### TO-DO ITEM
Copy the Hadoop word-count post below word for word, from "Reputation: 676" up to and including "comparator with job.setSortComparatorClass(IntComparator.class)".

Reputation: 676
down below there is a map-reduce program counting words of several text files. My aim is to have the result in a descending order regarding the amount of appearences.
Unfortunately the program sorts the output lexicographically by the key. I want a natural order of the integer value.
So I added a custom comparator with job.setSortComparatorClass(IntComparator.class)
. But this doesn't work as expected. I'm getting the following exception:
java.lang.Exception: java.nio.BufferUnderflowException
at org.apache.hadoop.mapred.LocalJobRunner$Job.run(LocalJobRunner.java:404)
Caused by: java.nio.BufferUnderflowException
at java.nio.Buffer.nextGetIndex(Buffer.java:498)
at java.nio.HeapByteBuffer.getInt(HeapByteBuffer.java:355)
at WordCount$IntComparator.compare(WordCount.java:128)
at org.apache.hadoop.mapred.MapTask$MapOutputBuffer.compare(MapTask.java:987)
at org.apache.hadoop.util.QuickSort.sortInternal(QuickSort.java:100)
at org.apache.hadoop.util.QuickSort.sort(QuickSort.java:64)
at org.apache.hadoop.mapred.MapTask$MapOutputBuffer.sortAndSpill(MapTask.java:1277)
at org.apache.hadoop.mapred.MapTask$MapOutputBuffer.flush(MapTask.java:1174)
at org.apache.hadoop.mapred.MapTask$NewOutputCollector.close(MapTask.java:609)
at org.apache.hadoop.mapred.MapTask.runNewMapper(MapTask.java:675)
at org.apache.hadoop.mapred.MapTask.run(MapTask.java:330)
at org.apache.hadoop.mapred.LocalJobRunner$Job$MapTaskRunnable.run(LocalJobRunner.java:266)
at java.util.concurrent.Executors$RunnableAdapter.call(Executors.java:471)
at java.util.concurrent.FutureTask$Sync.innerRun(FutureTask.java:334)
at java.util.concurrent.FutureTask.run(FutureTask.java:166)
at java.util.concurrent.ThreadPoolExecutor.runWorker(ThreadPoolExecutor.java:1145)
at java.util.concurrent.ThreadPoolExecutor$Worker.run(ThreadPoolExecutor.java:615)
at java.lang.Thread.run(Thread.java:722)
Any help would be appreciated! :)
I've listed the whole program below as there may be a reason for the exception which I obviously don't know. As you can see I am using the new mapreduce api (org.apache.hadoop.mapreduce.*
).

### RAW DATA
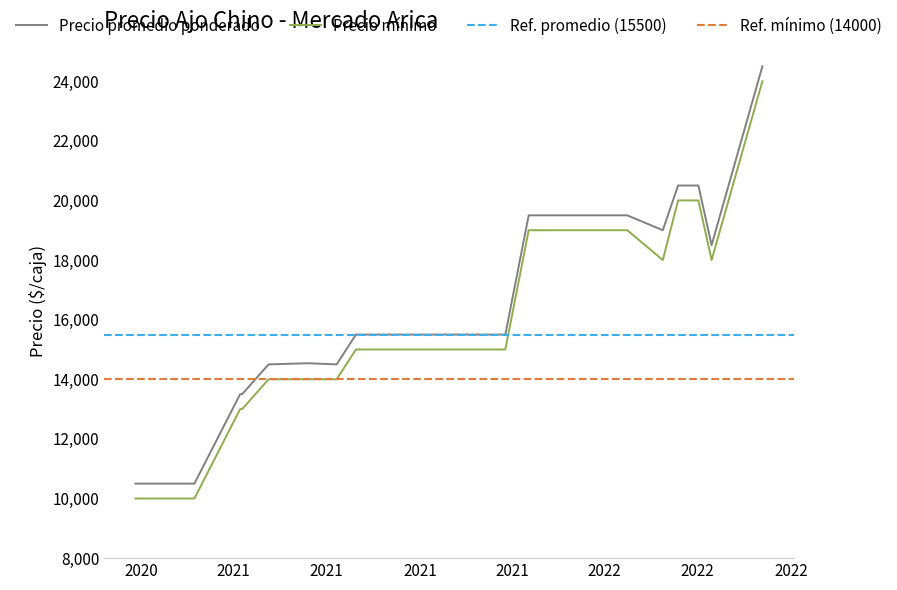

The Precio mínimo series shows 41464 at 2022-08-04. True or false?

False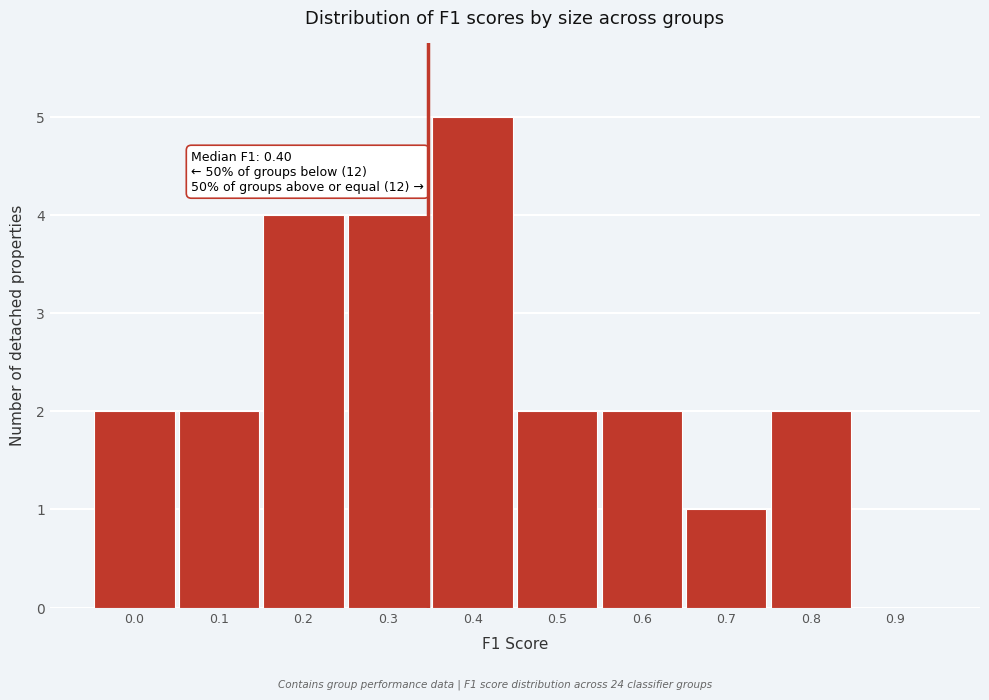

Reading left to right, transcribe all the data shown in this chart.

0.0=2	0.1=2	0.2=4	0.3=4	0.4=5	0.5=2	0.6=2	0.7=1	0.8=2	0.9=0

### TASK RESULT
Reputation: 676
down below there is a map-reduce program counting words of several text files. My aim is to have the result in a descending order regarding the amount of appearences.
Unfortunately the program sorts the output lexicographically by the key. I want a natural order of the integer value.
So I added a custom comparator with job.setSortComparatorClass(IntComparator.class)